BEGIN
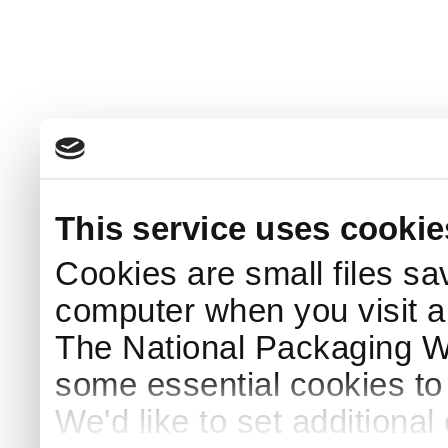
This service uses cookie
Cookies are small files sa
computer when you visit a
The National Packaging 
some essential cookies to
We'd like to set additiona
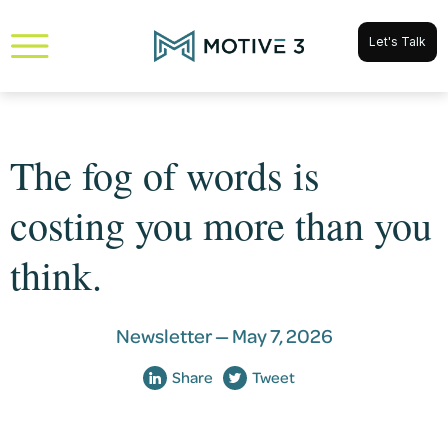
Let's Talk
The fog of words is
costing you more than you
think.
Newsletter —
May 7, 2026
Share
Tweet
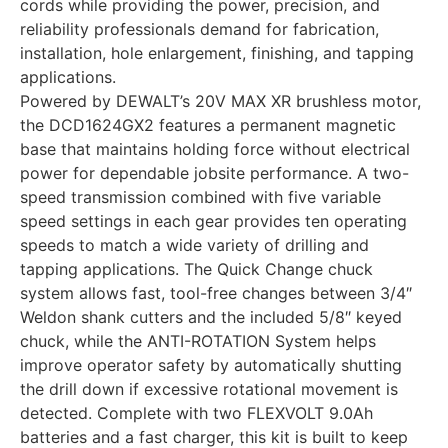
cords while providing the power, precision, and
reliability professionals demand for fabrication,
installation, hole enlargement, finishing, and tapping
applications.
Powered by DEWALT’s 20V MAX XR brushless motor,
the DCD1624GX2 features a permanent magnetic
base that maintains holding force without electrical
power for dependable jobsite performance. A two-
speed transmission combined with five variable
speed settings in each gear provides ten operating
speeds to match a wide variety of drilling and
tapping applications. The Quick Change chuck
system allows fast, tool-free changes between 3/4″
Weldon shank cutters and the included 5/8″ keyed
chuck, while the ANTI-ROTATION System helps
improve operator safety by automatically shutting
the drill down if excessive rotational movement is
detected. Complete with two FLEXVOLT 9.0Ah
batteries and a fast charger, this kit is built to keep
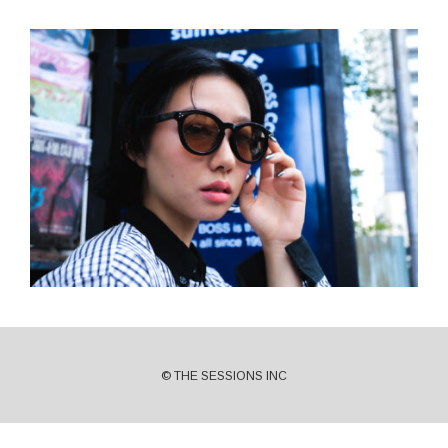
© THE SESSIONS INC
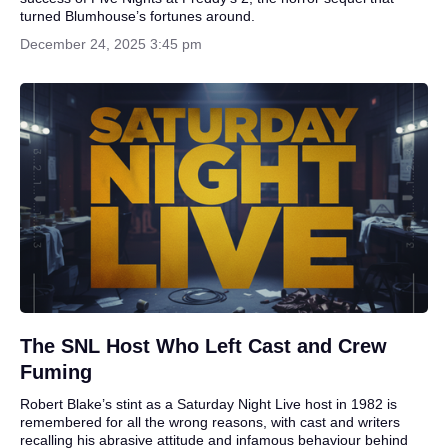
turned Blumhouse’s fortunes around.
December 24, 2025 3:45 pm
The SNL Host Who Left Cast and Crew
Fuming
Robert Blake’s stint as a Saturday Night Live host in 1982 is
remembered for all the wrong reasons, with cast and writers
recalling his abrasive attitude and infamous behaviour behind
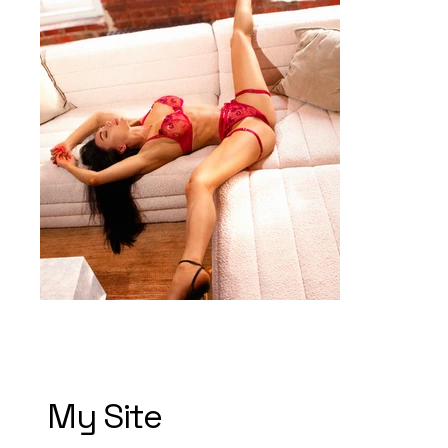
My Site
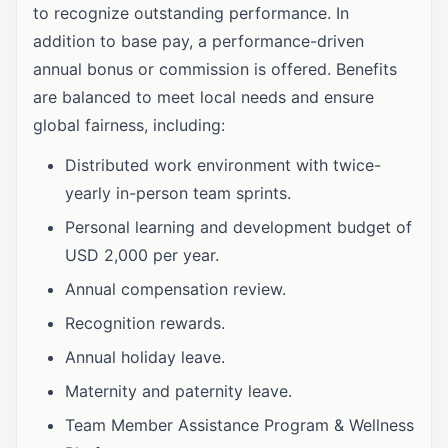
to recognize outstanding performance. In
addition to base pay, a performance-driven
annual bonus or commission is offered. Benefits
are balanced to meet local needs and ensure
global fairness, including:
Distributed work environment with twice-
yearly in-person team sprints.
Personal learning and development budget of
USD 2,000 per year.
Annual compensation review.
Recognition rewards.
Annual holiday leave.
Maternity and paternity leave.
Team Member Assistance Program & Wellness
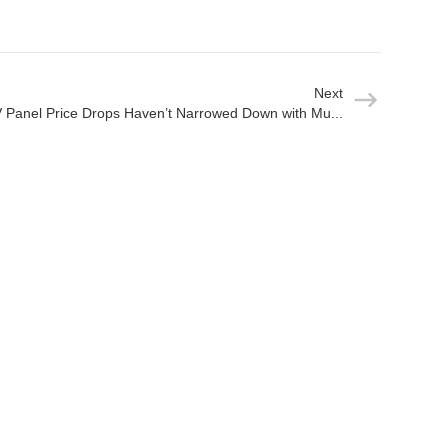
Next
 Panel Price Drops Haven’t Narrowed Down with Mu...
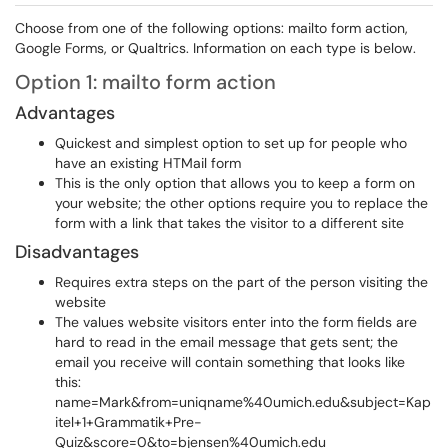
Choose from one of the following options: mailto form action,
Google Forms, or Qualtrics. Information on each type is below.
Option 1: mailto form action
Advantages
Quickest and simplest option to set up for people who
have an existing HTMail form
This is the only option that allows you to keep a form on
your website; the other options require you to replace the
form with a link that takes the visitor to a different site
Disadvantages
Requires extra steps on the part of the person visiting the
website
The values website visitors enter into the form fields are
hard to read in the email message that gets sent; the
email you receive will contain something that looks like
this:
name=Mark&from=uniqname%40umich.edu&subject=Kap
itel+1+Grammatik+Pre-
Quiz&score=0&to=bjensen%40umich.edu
END
BEGIN
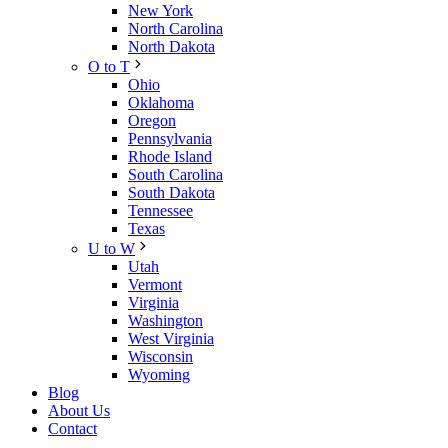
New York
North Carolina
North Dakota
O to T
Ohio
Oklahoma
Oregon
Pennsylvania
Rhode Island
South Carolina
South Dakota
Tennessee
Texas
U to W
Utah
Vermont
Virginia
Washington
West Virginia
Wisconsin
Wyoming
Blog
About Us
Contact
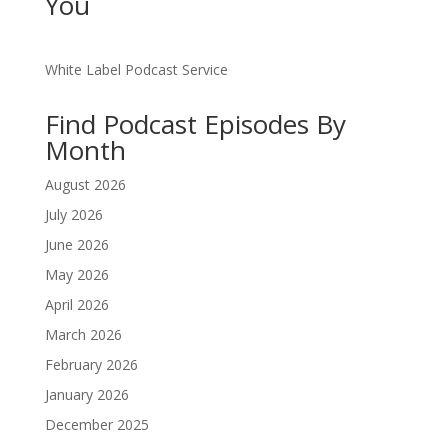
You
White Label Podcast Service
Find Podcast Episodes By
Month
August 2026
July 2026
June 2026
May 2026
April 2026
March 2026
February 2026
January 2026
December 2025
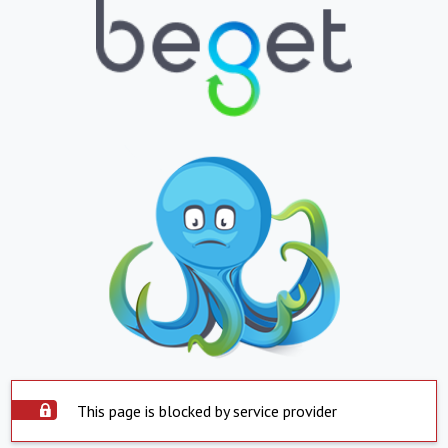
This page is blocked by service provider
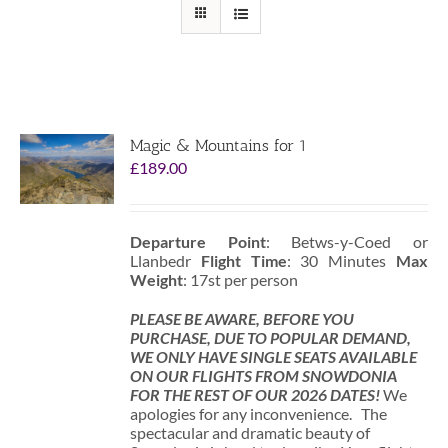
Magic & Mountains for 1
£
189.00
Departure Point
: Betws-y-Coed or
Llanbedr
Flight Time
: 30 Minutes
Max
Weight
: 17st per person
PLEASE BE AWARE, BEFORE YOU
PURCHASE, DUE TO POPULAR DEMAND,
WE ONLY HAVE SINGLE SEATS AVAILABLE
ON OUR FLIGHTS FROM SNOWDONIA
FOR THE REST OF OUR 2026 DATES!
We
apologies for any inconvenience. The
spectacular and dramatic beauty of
END
**Exercise objective:**
All that should appear in the answer is the lines above from the line with "This service uses cookie" through the line with "cords while providing", retyped exactly, pictures left out.

**Output below:**
This service uses cookie
Cookies are small files sa
computer when you visit a
The National Packaging 
some essential cookies to
We'd like to set additiona
Let's Talk
The fog of words is
costing you more than you
think.
Newsletter —
May 7, 2026
Share
Tweet
cords while providing the power, precision, and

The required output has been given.